Подождав, когда моя работа подсохнет, я положил на рисунок клочок газеты, на котором отсутствовал текст, то есть нижние довольно широкие поля, прижал один лист к другому и аккуратно намочил верхний, газетный, клочок необильной слюной. Выждав некоторое время, пока слюна подсохнет, я перенёс газетный клочок на приготовленную мной фальшивую контрамарку, опять тем же способом слегка намочил его и прижал ладонью. Подержав несколько секунд рукотворную гербовую печать прижатой к самодельному документу, я осторожно оголил его поверхность и с замиранием сердца придирчиво оглядел результат моего преступного труда. Контрамарка ничем не отличалась от настоящей.

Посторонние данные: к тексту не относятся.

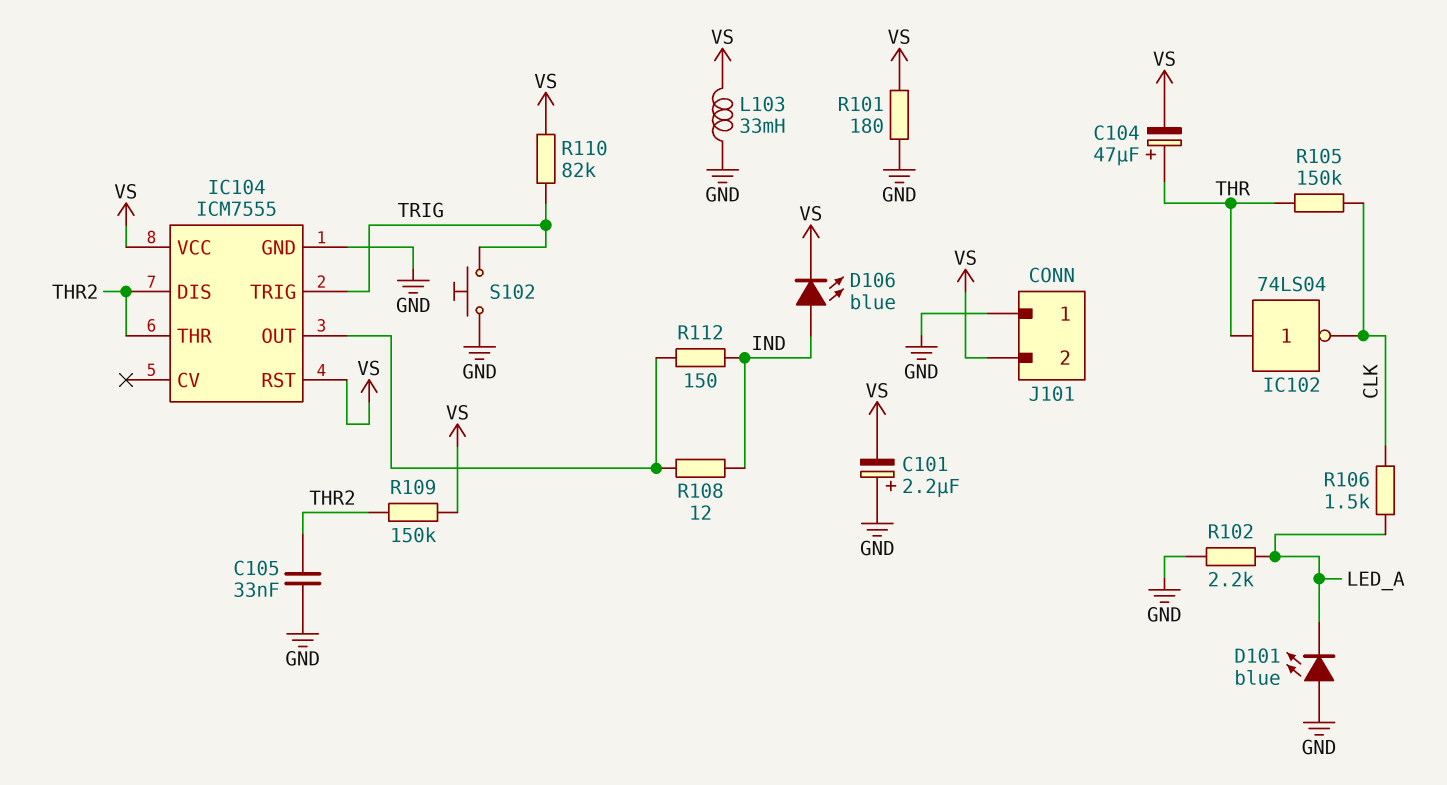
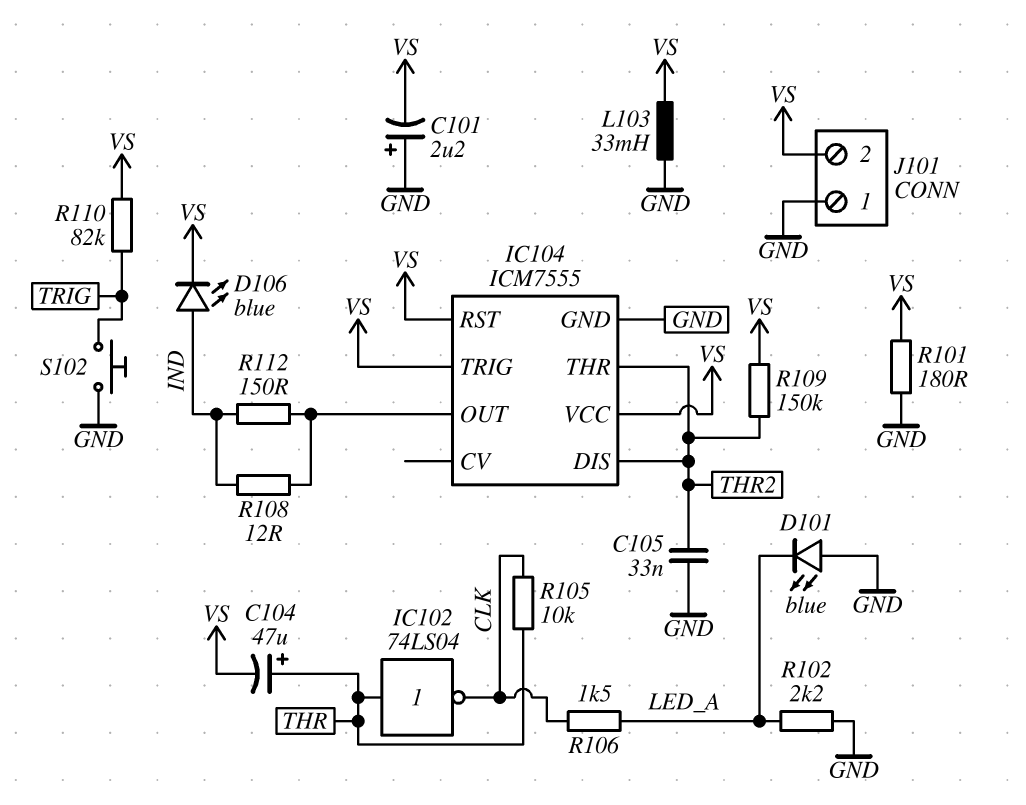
IC104 pin TRIG: TRIG -> VS
R105: 150k (CLK, THR) -> 10k (CLK, THR)

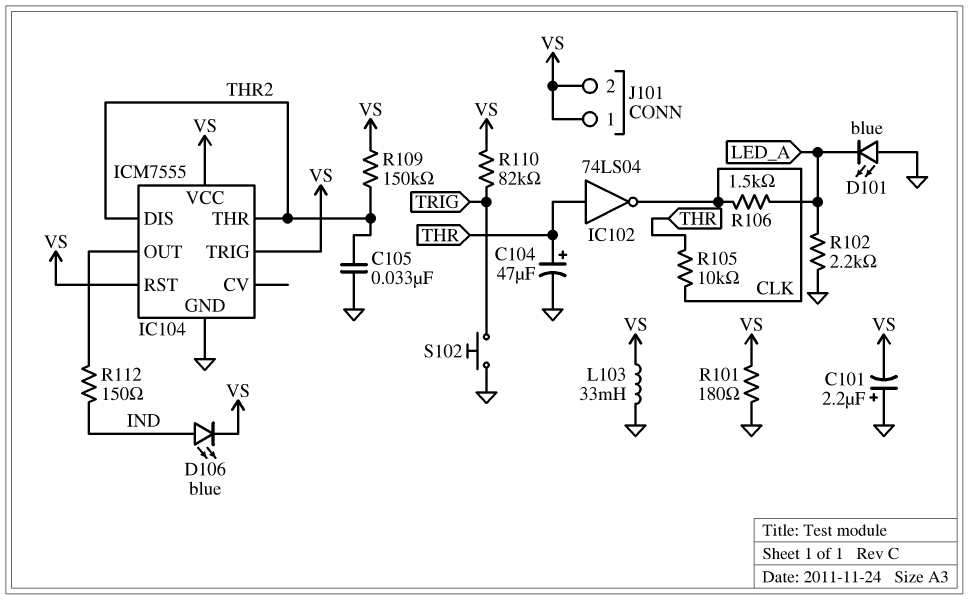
C104: 47uF (plus THR, minus VS) -> 47uF (plus THR, minus GND)
J101 pin 1: GND -> VS
R108: 12 (IC104/OUT, IND) -> none

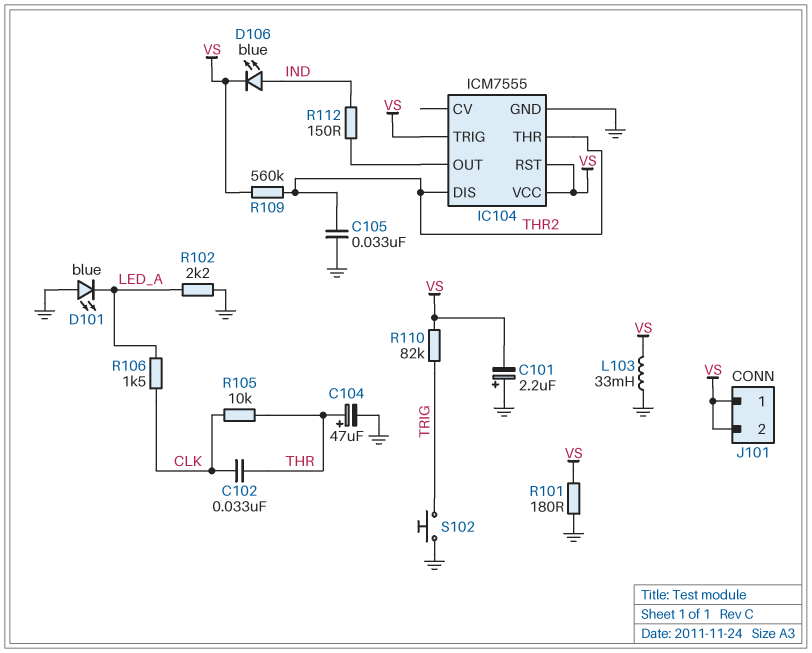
C102: none -> 33nF (CLK, THR)
IC102: NOT 74LS04 (in THR, out CLK) -> none
R109: 150k (THR2, VS) -> 560k (THR2, VS)

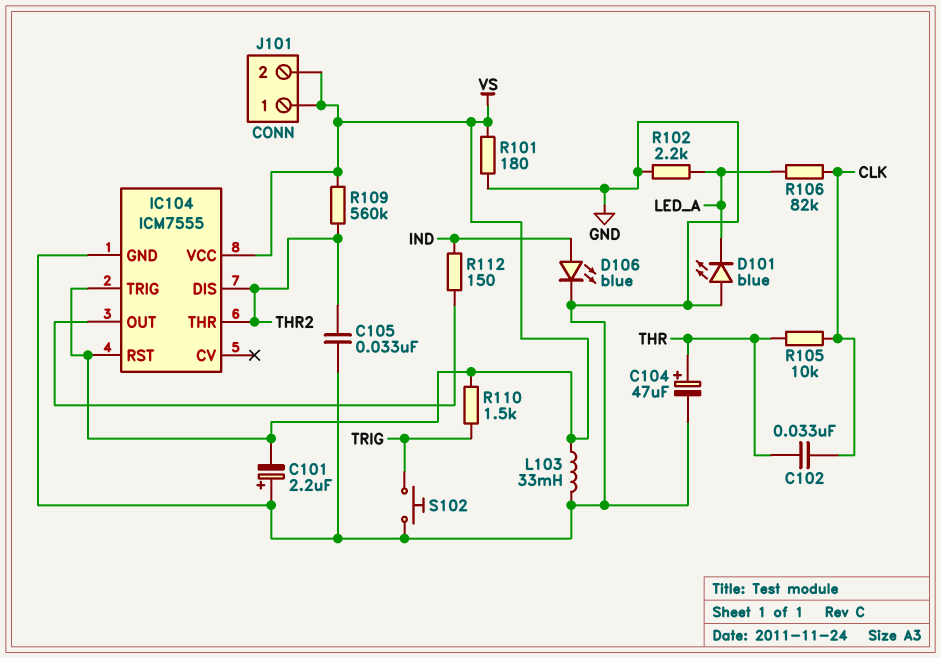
D106: LED blue (A IND, K VS) -> LED blue (A IND, K GND)
R106: 1.5k (CLK, LED_A) -> 82k (CLK, LED_A)
R110: 82k (TRIG, VS) -> 1.5k (TRIG, VS)

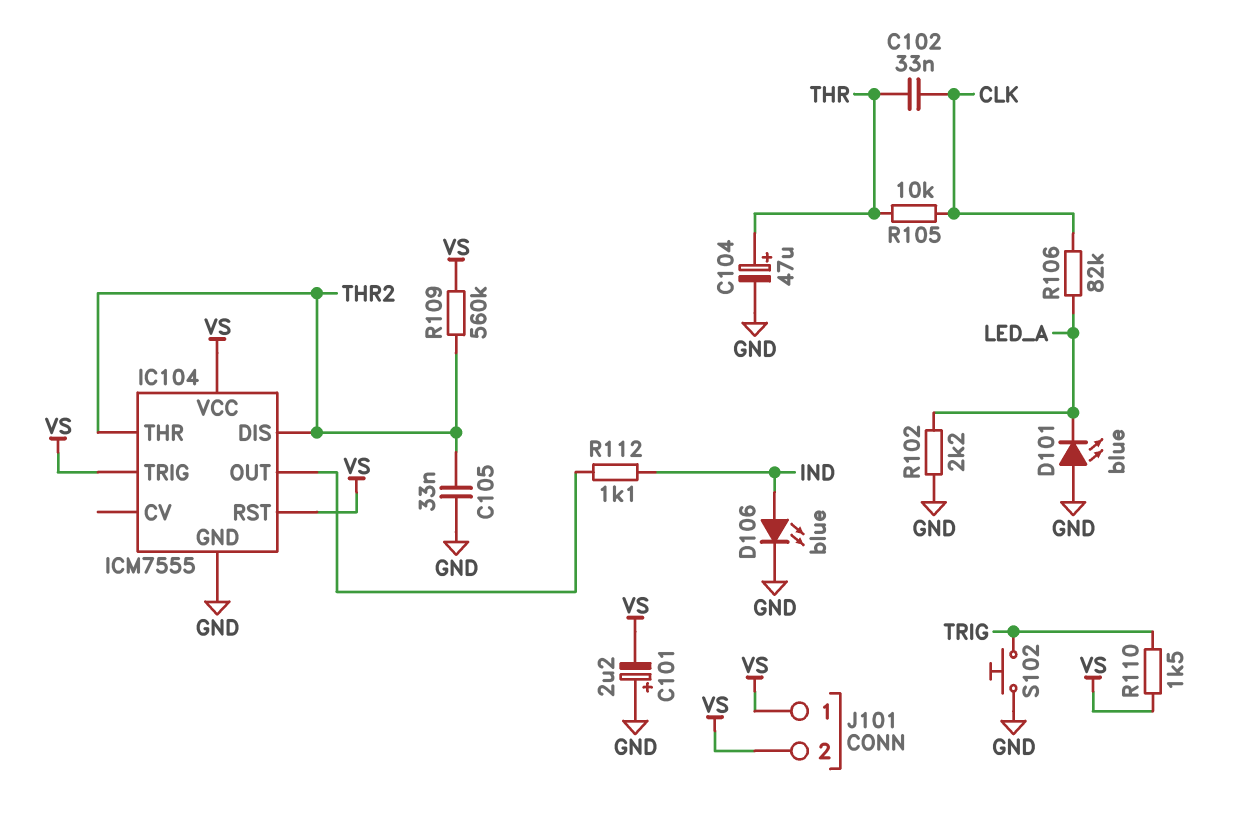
L103: 33mH (GND, VS) -> none
R101: 180 (GND, VS) -> none
R112: 150 (IC104/OUT, IND) -> 1.1k (IC104/OUT, IND)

Вечером я был в театре. До третьего звонка я скрывался за колонной и наблюдал за родителями, переходя по окружности так, чтобы колонна скрывала меня от родительского взора. Потом я проскользнул в зал и сел на свободное место.

Давали "Овода". Синьор Феличе Риварес прихрамывал, заикался, щека его, перечёркнутая кровавым рубцом, нервно подёргивалась, особенно когда пламенный революционер волновался в присутствии синьоры Боллы – всё в спектакле соответствовало книге писательницы Этель Лилиан Войнич.

Потом расстрельщики долго не могли исполнить приговор, и синьору Риваресу пришлось взять на себя командование казнью, он подбадривал жалостливых карабинеров, даже произнёс фразу, повторённую впоследствии, во время Великой Отечественной войны, товарищем Сталиным:

– Наше дело правое, победа будет за нами!

Зрители сорвались с мест и зааплодировали, а я не сдержался и закричал "Браво!" И в этот самый момент встретился взглядом с обернувшимся на мой голос отцом.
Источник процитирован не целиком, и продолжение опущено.